------ Given records

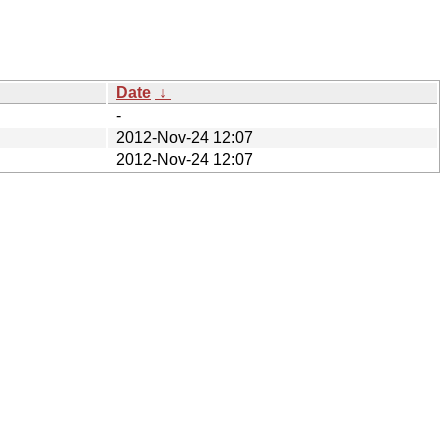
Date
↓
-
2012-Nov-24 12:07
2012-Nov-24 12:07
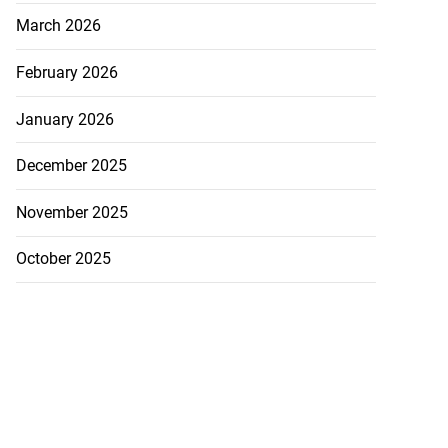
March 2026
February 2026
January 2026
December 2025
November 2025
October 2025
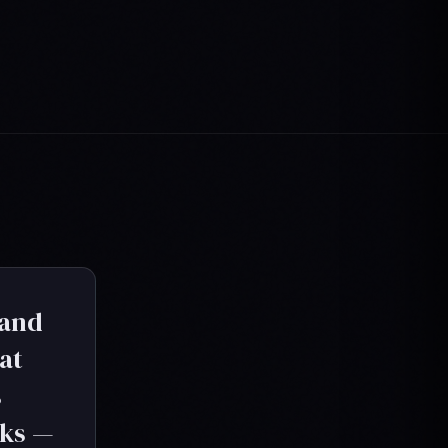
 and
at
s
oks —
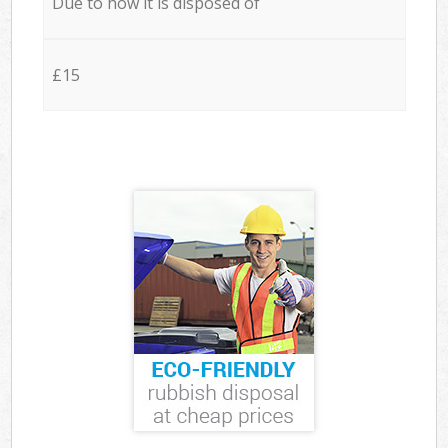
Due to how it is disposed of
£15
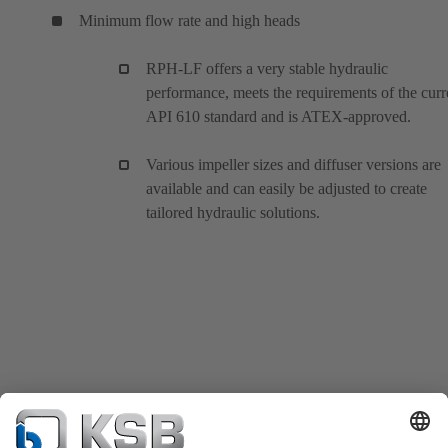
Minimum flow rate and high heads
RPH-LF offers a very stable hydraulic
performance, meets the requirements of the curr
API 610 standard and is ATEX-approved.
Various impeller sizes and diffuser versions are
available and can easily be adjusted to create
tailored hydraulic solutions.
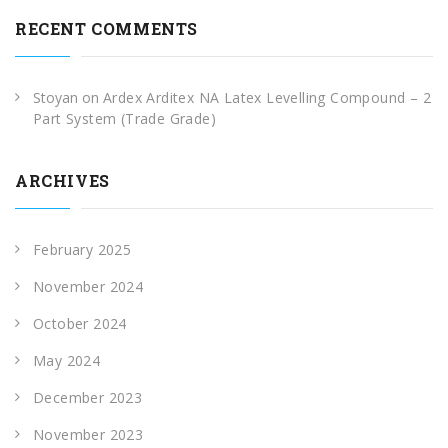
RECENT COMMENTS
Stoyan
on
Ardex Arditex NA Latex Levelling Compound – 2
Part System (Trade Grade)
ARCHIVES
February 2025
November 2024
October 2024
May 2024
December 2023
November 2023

------------

*Problem to solve:*
What lines of the preceding data include the string "November"? Pull them out.

*Exercise result:*
November 2025
November 2024
November 2023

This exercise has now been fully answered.